Complaining about “the weather” is practically a sport in the Bold North, and winter seems to amp up the negative chatter. Deppa values the importance of turning that down (or off!). “As parents, one of the most important ways we can teach our children is through our own actions,” she says. “Adopting a positive mindset about winter allows our children to continue to embrace the season for the wonderful gift it is … Rather than focusing on the ways in which winter restricts us, I strive to look more closely at the opportunities winter provides.”
To help illustrate her point, Deppa turns to Nicolette Sowder, a proponent of nature-connected parenting. “[She] states, ‘Encouraging a child to go outside in all-weather builds resilience, but more importantly, it saves them from spending their life merely tolerating the ‘bad’ days in favor of a handful of ‘good’ ones—a life of endless expectations and conditions where happiness hinges on sunshine.’ I hope my book helps to encourage children to hinge their happiness on their attitudes instead of the weather report.”
Deppa stresses the importance of perspective, of changing the way we think about things. “At the end of the day, life is all about perspective. If there is something you don’t like, you have the power to change the way you think about it.”
Goal setting can aid in changing perspectives and habits. To help launch her book, Deppa partnered with Ginny Yurich of @1000hoursoutside on Instagram. “We have adopted her simple yet impactful family goal of spending 1,000 hours outside in the year,” she says. “The benefits of nature-filled days are immense not only for our children, but for ourselves.”
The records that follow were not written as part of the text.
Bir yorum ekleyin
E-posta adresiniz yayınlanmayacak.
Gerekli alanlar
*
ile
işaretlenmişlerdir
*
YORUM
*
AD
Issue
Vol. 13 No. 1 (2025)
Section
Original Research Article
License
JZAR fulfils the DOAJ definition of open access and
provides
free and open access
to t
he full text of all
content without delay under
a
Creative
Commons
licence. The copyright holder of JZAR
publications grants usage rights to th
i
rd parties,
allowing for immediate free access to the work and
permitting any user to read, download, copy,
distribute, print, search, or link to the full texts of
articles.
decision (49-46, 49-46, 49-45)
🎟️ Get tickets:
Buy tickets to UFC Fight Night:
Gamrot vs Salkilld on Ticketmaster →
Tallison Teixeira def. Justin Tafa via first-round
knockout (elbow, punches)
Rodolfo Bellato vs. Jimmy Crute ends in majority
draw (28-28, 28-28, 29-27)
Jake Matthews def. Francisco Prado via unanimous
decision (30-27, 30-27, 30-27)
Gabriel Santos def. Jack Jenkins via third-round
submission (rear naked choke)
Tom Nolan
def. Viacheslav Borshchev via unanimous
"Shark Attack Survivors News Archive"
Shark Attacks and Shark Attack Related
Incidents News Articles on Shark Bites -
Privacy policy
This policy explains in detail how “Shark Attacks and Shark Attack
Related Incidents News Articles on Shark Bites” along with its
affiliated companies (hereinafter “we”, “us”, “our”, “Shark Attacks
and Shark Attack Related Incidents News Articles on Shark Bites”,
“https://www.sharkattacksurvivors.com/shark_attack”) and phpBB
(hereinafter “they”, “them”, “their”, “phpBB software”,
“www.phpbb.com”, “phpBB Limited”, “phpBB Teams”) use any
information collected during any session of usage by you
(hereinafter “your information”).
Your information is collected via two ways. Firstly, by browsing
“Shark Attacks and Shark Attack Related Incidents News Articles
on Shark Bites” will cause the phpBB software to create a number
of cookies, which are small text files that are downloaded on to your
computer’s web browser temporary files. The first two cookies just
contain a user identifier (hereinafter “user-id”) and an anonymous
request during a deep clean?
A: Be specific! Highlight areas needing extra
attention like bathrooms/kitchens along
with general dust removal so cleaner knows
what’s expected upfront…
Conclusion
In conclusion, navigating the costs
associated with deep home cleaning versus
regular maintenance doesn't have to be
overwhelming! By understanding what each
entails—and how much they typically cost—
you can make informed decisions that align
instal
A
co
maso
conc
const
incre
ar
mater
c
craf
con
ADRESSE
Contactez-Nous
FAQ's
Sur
Good intentions aside, 1,000 hours is a lot of time—equating to about three hours a day. Deppa offers inspiration. “I believe having special spots to visit is a huge part of getting outside during the winter months,” she says. “If you’re too close to home, it’s too easy to come right back inside. I like to venture somewhere that has an ‘attraction.’ This could simply be a cool climbing tree, an abundance of wildlife or maybe a sledding hill.” Locally, she points to Gale Woods Farm in Minnetrista and Victoria’s Lowry Nature Center in Carver Park Reserve. The family also keeps a winter bucket list to inspire adventures (dog sledding with Silent Run Adventures in Delano; ice fishing on Lake Minnetonka; making ice globes; building an igloo).
“More than anything I think it’s important to go somewhere that makes you happy as a parent. Children feed off of our energy, and if we’re loving life, they likely will, too,” she says.
“My hope is for this book to contribute to the existing movement to embrace our winters and cold northern climate (à la Askov Finlayson’s #keepthenorthcold movement). But I also hope for it to fall into people’s home libraries and round out a wide array of stories that inspire their children to live a more curious life. There are so many wonderful books that encourage our children to explore, learn and keep an open mind, and I hope mine is a small piece of that puzzle.”
Winter, You Wonder is available at perrisdeppa.com, amazon.com, Excelsior Bay Books and pip & pal in Excelsior; Cottagewood Store in Deephaven (seasonal hours); and Pacifier in Wayzata.